The offsets or member-name references inside the DMH are processed by the compiler into code which is similar to that produced by the equivalent hard-coded instructions operating on symbolic references.
For example, in C2, linkToStatic
and the other "linkers" are special-cased in CallGenerator::for_method_handle_inline
. Given a known invocation mode and a constant member-name, the method call can be inlined as readily as a normal (symbolically specified) method call.
Unsafe getters and setters are special-cased in LibraryCallKit::inline_unsafe_access
. When the base address of the reference is a compile-time constant type, the actual field can be recovered from the numerical offset handed to the getter or setter.
Non-constant invocation
For non-constant DMH invocations, the compiler must emit a call to the linker method. However, this is not terribly slow, since linkToStatic
and its fellows have tightly hand-coded fast paths for compiled calls.
Unlike in the interpreter calling sequence, trailing MemberName
argument cannot simply be popped from a stack. But there is another trick available. Compiled calling sequences are assumed to allow trailing arguments to be popped without data motion. This allows the trailing member-name to be consulted and then ignored during the tail-call of the real target method.

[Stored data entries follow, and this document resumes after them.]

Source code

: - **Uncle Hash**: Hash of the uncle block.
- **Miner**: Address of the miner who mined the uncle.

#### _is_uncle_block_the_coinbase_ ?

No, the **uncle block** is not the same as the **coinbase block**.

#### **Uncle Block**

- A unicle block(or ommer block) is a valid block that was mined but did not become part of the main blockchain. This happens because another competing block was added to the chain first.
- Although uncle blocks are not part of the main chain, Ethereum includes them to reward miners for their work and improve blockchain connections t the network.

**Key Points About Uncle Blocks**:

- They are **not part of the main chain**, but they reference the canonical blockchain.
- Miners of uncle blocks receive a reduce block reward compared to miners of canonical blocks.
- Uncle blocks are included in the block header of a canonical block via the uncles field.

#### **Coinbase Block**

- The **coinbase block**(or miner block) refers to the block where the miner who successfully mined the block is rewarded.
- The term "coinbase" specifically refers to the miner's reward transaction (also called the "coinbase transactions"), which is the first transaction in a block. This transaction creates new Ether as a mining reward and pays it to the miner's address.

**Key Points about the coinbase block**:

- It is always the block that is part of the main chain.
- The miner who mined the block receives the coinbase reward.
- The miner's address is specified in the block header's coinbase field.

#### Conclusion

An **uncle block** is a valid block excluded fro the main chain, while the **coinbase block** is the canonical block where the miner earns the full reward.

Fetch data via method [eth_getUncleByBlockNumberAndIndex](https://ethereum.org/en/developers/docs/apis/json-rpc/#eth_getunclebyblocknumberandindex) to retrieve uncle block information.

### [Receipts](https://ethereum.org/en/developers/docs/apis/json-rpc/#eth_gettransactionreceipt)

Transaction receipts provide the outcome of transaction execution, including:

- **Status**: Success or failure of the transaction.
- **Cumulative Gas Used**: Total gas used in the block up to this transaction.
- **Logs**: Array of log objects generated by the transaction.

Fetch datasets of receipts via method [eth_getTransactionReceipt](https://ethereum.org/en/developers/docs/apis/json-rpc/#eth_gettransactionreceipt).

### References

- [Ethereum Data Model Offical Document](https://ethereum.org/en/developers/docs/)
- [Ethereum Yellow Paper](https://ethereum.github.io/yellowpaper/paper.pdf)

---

In other words, where the interpreted version of linkToVirtual
or its fellows would have to pop the trailing argument to pick up the MemberName
, the compiled version simply has to pick it up from the Nth compiled argument position, and then treat that argument position as irrelevant in the subsequent tail-call.
(The trailing argument ignorability invariant for compiled calls is verified in SharedRuntime::check_member_name_argument_is_last_argument
. See further discussion in Linker methods for direct method handles.)
For any given basic-type, the JVM spins (as needed) a compiled version of linkToStatic
(etc.) that loads the trailing MemberName
from the appropriate register or stack location.
For interpreted calls, there is only one version of each of the four "linker" methods. This works because there is only one way to pop the trailing argument off the stack, in the interpreter.